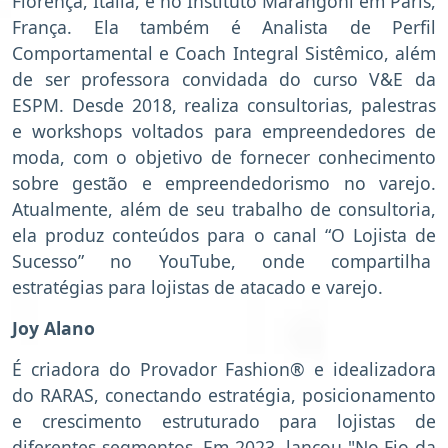
Florença, Itália, e no Instituto Marangoni em Paris,
França. Ela também é Analista de Perfil
Comportamental e Coach Integral Sistêmico, além
de ser professora convidada do curso V&E da
ESPM. Desde 2018, realiza consultorias, palestras
e workshops voltados para empreendedores de
moda, com o objetivo de fornecer conhecimento
sobre gestão e empreendedorismo no varejo.
Atualmente, além de seu trabalho de consultoria,
ela produz conteúdos para o canal “O Lojista de
Sucesso” no YouTube, onde compartilha
estratégias para lojistas de atacado e varejo.
Joy Alano
É criadora do Provador Fashion® e idealizadora
do RARAS, conectando estratégia, posicionamento
e crescimento estruturado para lojistas de
diferentes segmentos. Em 2023, lançou "No Fio da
++++++++
WHAT YOU HAVE TO DO: Reproduce all the material exactly, omitting images.

EXPECTED ANSWER:
Florença, Itália, e no Instituto Marangoni em Paris,
França. Ela também é Analista de Perfil
Comportamental e Coach Integral Sistêmico, além
de ser professora convidada do curso V&E da
ESPM. Desde 2018, realiza consultorias, palestras
e workshops voltados para empreendedores de
moda, com o objetivo de fornecer conhecimento
sobre gestão e empreendedorismo no varejo.
Atualmente, além de seu trabalho de consultoria,
ela produz conteúdos para o canal “O Lojista de
Sucesso” no YouTube, onde compartilha
estratégias para lojistas de atacado e varejo.
Joy Alano
É criadora do Provador Fashion® e idealizadora
do RARAS, conectando estratégia, posicionamento
e crescimento estruturado para lojistas de
diferentes segmentos. Em 2023, lançou "No Fio da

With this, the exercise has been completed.